#### Work to complete:
1. Retype the VAT rebate notebook text word for word, starting with "We compute the" and going on through "(no-phase & with-phase)".
2. Extend the VAT rebate notebook text, picking up right after its final entry.

#### Text section:

# 02_rebate_costs_2024.ipynb

## Part A — What we are doing

We compute the **statewide cost** of the VAT rebate for California in 2024, and break it down by:
- **No phase-out** vs **With phase-out**
- **Equivalized income deciles** (AGI ÷ household_size)
- **Household status** (Single vs Married Households)

**Outputs**
- `outputs/vat/rebate_cost_2024.csv` — statewide totals (no-phase & with-phase)
- `outputs/vat/rebate_cost_by_decile_2024.csv` — totals by decile
- `outputs/vat/rebate_cost_by_status_2024.csv` — totals by Single vs Married

**Why this matters**
- These are the primary **cost figures** used to calibrate VAT rates and to report budget impacts.

---

## Part B — Inputs & dependencies

- **Reads:** `intermediate/ca_panel_2024.(parquet|csv)` from notebook `01`.
- Requires the fields created in `01`:
  - `household_weight`, `household_agi`, `household_size`
  - `consumption_allowance`, `rebate_after_phaseout`
  - `filing_status` (for the by-status table)

#### Dataset extract:
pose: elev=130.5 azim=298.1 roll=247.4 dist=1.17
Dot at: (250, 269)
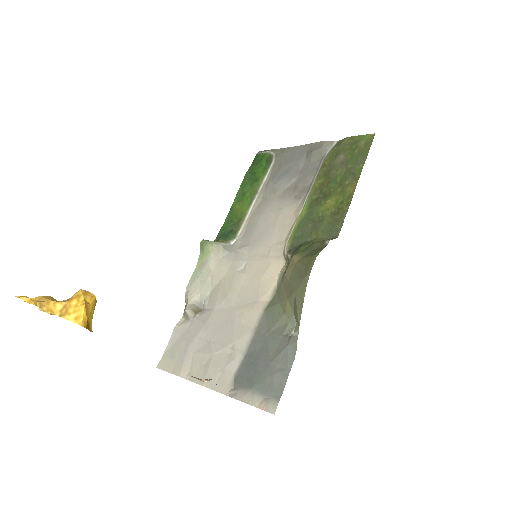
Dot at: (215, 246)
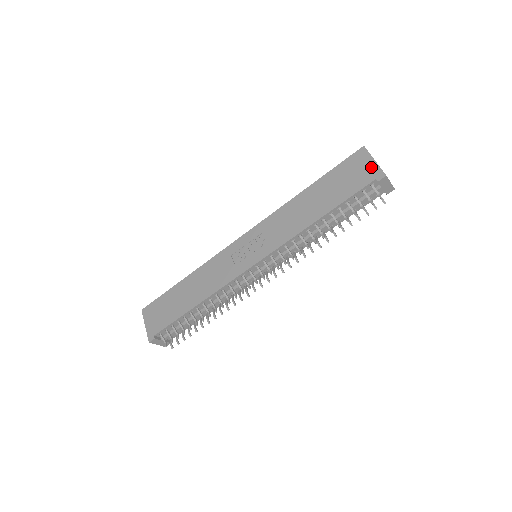
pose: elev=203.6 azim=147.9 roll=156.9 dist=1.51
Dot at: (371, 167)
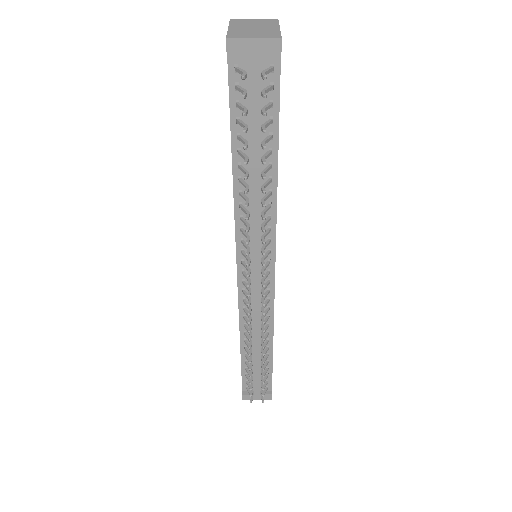
Dot at: occluded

#### Per-task outputs:
1.
We compute the **statewide cost** of the VAT rebate for California in 2024, and break it down by:
- **No phase-out** vs **With phase-out**
- **Equivalized income deciles** (AGI ÷ household_size)
- **Household status** (Single vs Married Households)

**Outputs**
- `outputs/vat/rebate_cost_2024.csv` — statewide totals (no-phase & with-phase)

2.
---

## Part C — Equivalized deciles (weighted)

We define **equivalized income** as:
equiv_income = household_agi / household_size
Then we compute **weighted deciles (10 bins)** using `household_weight`. The method:
1. Sort households by `equiv_income`.
2. Compute cumulative weight share.
3. Cut at 10 equal-weight breakpoints (0.1, 0.2, …, 1.0).

We assign each household to a decile label `D1`..`D10`.

---

## Part D — Statewide totals & consistency checks

We aggregate, using `household_weight`:
- **No-phase total**: sum of `consumption_allowance` (weighted).  
- **With-phase total**: sum of `rebate_after_phaseout` (weighted).

We also compute these totals **by decile** and **by filing status**.

**Consistency checks**
- **With-phase ≤ No-phase** statewide and by decile.
- **Sum across deciles equals statewide totals** (both measures).

---

## Part E — Deliverables & acceptance checks

**Files written**
- `outputs/vat/rebate_cost_2024.csv`
- `outputs/vat/rebate_cost_by_decile_2024.csv`
- `outputs/vat/rebate_cost_by_status_2024.csv`

**Acceptance checks**
- No missing values in output totals.
- Decile totals **exactly match** statewide totals (within floating tolerance).
- With-phase is **never larger** than no-phase.

---

## Part F — Troubleshooting

- **Totals don’t add up**:  
  Ensure decile assignment uses the same `household_weight` and no households are dropped after deciles are computed.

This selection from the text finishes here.